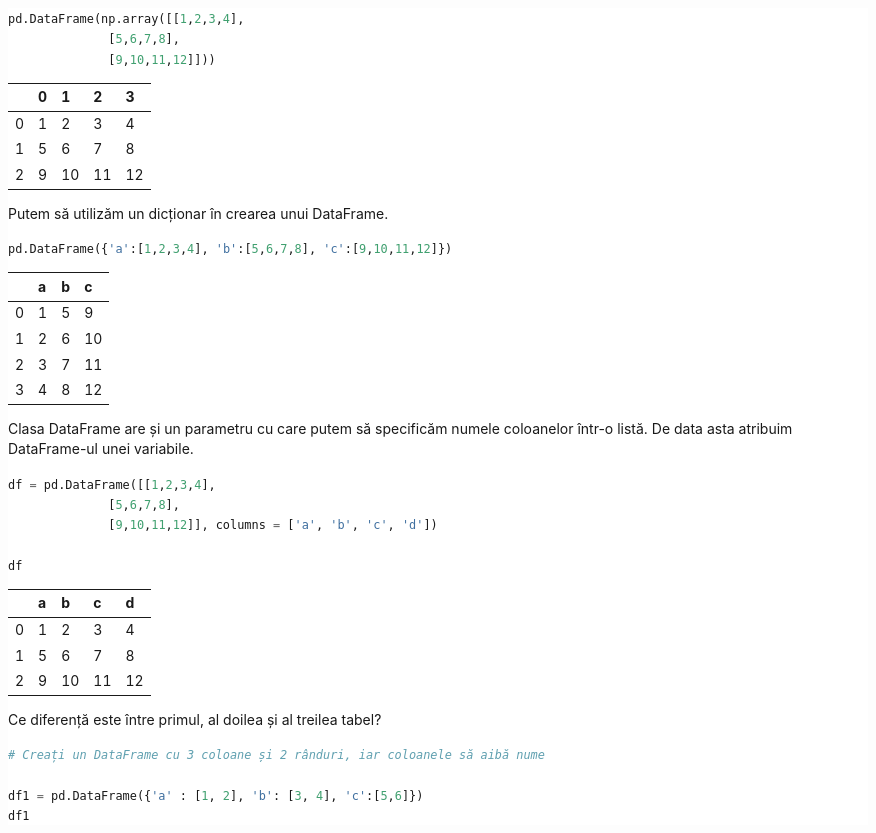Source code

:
 ```python
pd.DataFrame(np.array([[1,2,3,4],
              [5,6,7,8],
              [9,10,11,12]]))
```

|  | 0 | 1 | 2 | 3 |
| :--- | :--- | :--- | :--- | :--- |
| 0 | 1 | 2 | 3 | 4 |
| 1 | 5 | 6 | 7 | 8 |
| 2 | 9 | 10 | 11 | 12 |

Putem să utilizăm un dicționar în crearea unui DataFrame.

```python
pd.DataFrame({'a':[1,2,3,4], 'b':[5,6,7,8], 'c':[9,10,11,12]})
```

|  | a | b | c |
| :--- | :--- | :--- | :--- |
| 0 | 1 | 5 | 9 |
| 1 | 2 | 6 | 10 |
| 2 | 3 | 7 | 11 |
| 3 | 4 | 8 | 12 |

Clasa DataFrame are și un parametru cu care putem să specificăm numele coloanelor într-o listă. De data asta atribuim DataFrame-ul unei variabile.

```python
df = pd.DataFrame([[1,2,3,4],
              [5,6,7,8],
              [9,10,11,12]], columns = ['a', 'b', 'c', 'd'])

df
```

|  | a | b | c | d |
| :--- | :--- | :--- | :--- | :--- |
| 0 | 1 | 2 | 3 | 4 |
| 1 | 5 | 6 | 7 | 8 |
| 2 | 9 | 10 | 11 | 12 |

Ce diferență este între primul, al doilea și al treilea tabel?

```python
# Creați un DataFrame cu 3 coloane și 2 rânduri, iar coloanele să aibă nume

df1 = pd.DataFrame({'a' : [1, 2], 'b': [3, 4], 'c':[5,6]})
df1
```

================================

-- TO DO --
The lines you need are those with the word "DataFrame"; list them from the entries.

-- TASK ANSWER --
pd.DataFrame(np.array([[1,2,3,4],
Putem să utilizăm un dicționar în crearea unui DataFrame.
pd.DataFrame({'a':[1,2,3,4], 'b':[5,6,7,8], 'c':[9,10,11,12]})
Clasa DataFrame are și un parametru cu care putem să specificăm numele coloanelor într-o listă. De data asta atribuim DataFrame-ul unei variabile.
df = pd.DataFrame([[1,2,3,4],
# Creați un DataFrame cu 3 coloane și 2 rânduri, iar coloanele să aibă nume
df1 = pd.DataFrame({'a' : [1, 2], 'b': [3, 4], 'c':[5,6]})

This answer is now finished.